Num dos seus últimos discursos, mas ainda no consulado do PS, o Presidente da República, criticando as medidas que o anterior governo tomou e as que previa tomar para combater o défice, se voltasse a ser governo, referiu em tom zangado que "há limites para os sacrifícios impostos aos portugueses". Pela forma como o disse, toda a gente concluiu que Sua Exa. entendia que já havia sacrifícios a mais. Ora, e agora Sr. Presidente, o que se lhe oferece dizer sobre esta medida inesperada da criação de um imposto extraordinário de 50% sobre os subsídios de Natal dos tabalhadores com salários superiores ao salário mínimo? Mais uma vez vai ser a classe média e, sobretudo a classe média baixa, quem vai "pagar as favas", e o senhor vai calar-se? Espero bem que não. E ao facto destas medidas serem tomadas por um governo de coligação cujos partidos tinham garantido aos portugueses que não aumentavam impostos, não vai chamar-lhes mentirosos? É assim que que se ganha a confiança dos cidadãos? Olhe, Sr. Presidente: são medidas como esta, que não faz parte do célebre acordo com a troika, que podem tornar a situação mais explosiva do que aquilo que o senhor acha. A CGTP, por intermédio do seu líder Carvalho da Silva, já apelidou esta medida "como um roubo"!

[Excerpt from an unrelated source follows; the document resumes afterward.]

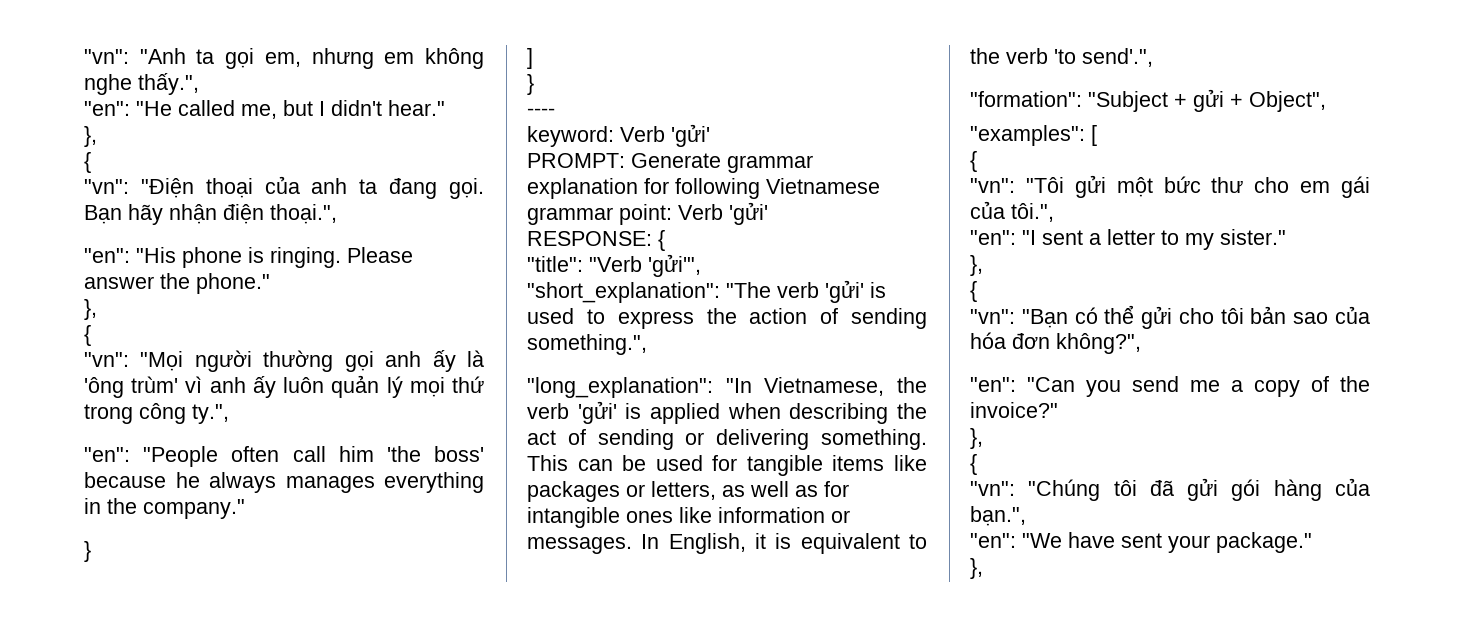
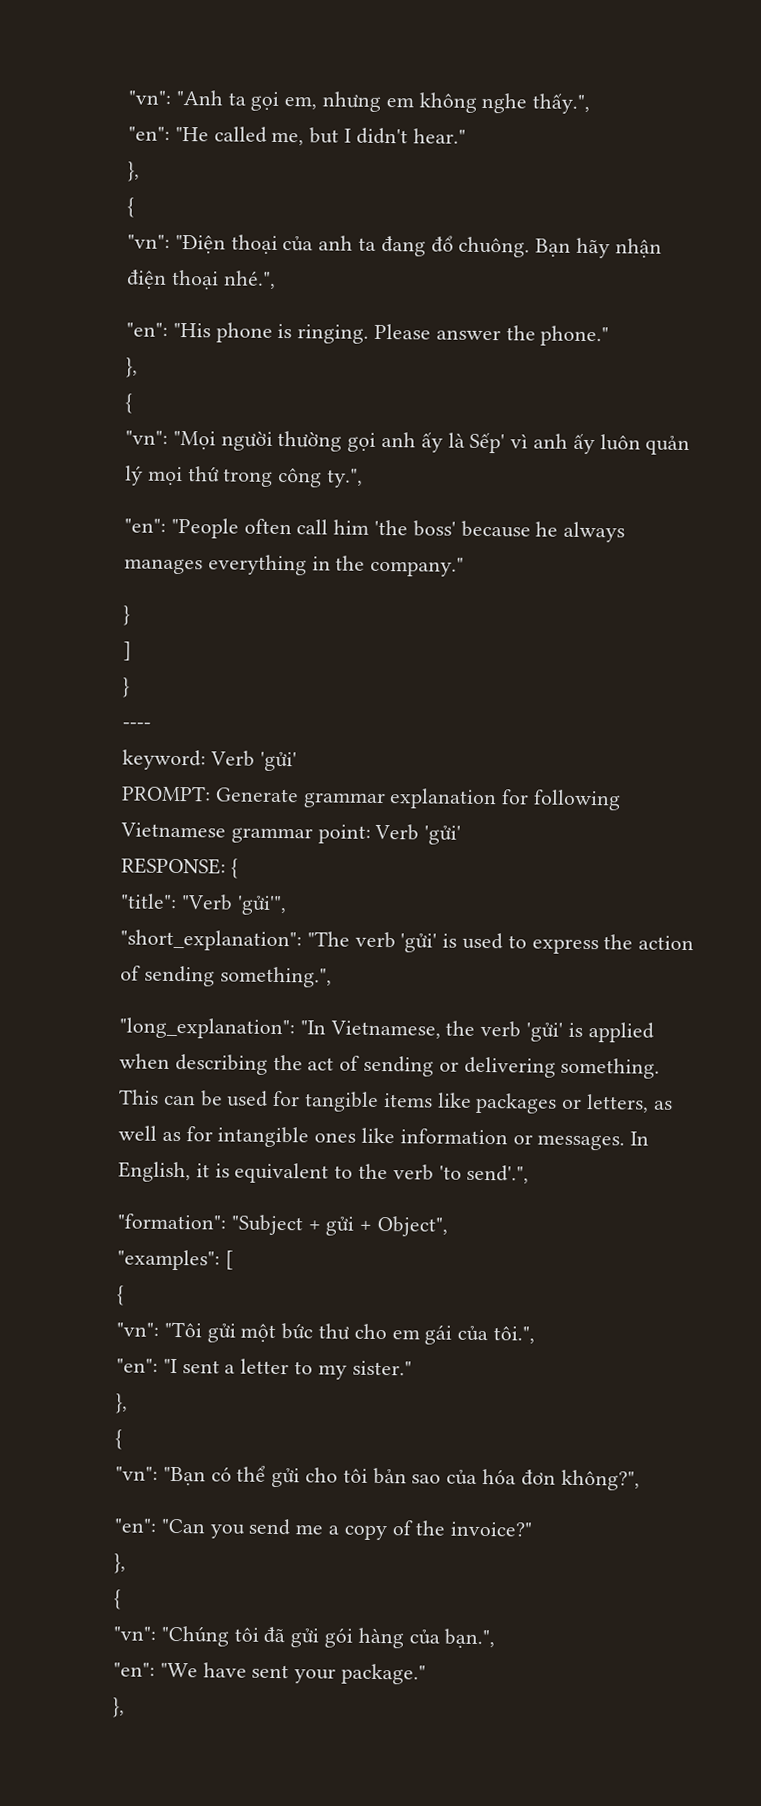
[448,178,484,199] gọi. -> [430,235,531,258] đổ chuông.
[270,204,337,224] thoại.", -> [170,269,276,291] thoại nhé.",
[84,376,179,398] 'ông trùm' -> [469,432,506,454] Sếp'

segunda-feira, 29 de novembro de 2010

Por uma questão de decência deviam ficar calados

Já não me recordo se foi ainda em 2007 ou foi já em 2008 que o Governo, para incentivar os cidadãos a frequentarem os ginásios, resolveu baixar o IVA sobre o valor base das mensalidades, para 6%. Nessa altura a Associação de Empresas de Ginásios veio informar que não diminuiam às mensalidades, pois iriam aproveitar o consequente aumento da receita líquida, para fazerem alguns investimentos para além dos previstos e servirem melhor os utentes. Pura retórica! investimentos? nem vê-los.
Veio agora o governo dar o dito por não dito e aumentar o valor do IVA, de 6 para 23%. - mais 17%; quase o triplo! E o que faz a Associação de ginásios? Vem dizer que a subida do IVA vai provocar cerca de 3000 despedimentos em consequência do provável abandono de 90 mil dos actuais 600000 frequentadores. Bom, cabe-lhes a eles diminuir este impacto e do mesmo modo que meteram ao bolso o diferença da baixa do IVA, devem pagar agora, pelo menos em parte, a diferença do aumento. Mas não, não querem. Por isso, por uma questão de decência, deviam ficar calados.
Ah! a propósito: mais uma vez o Governo dá e tira. E como diz o ditado popular: "quem dá e tira para o inferno gira".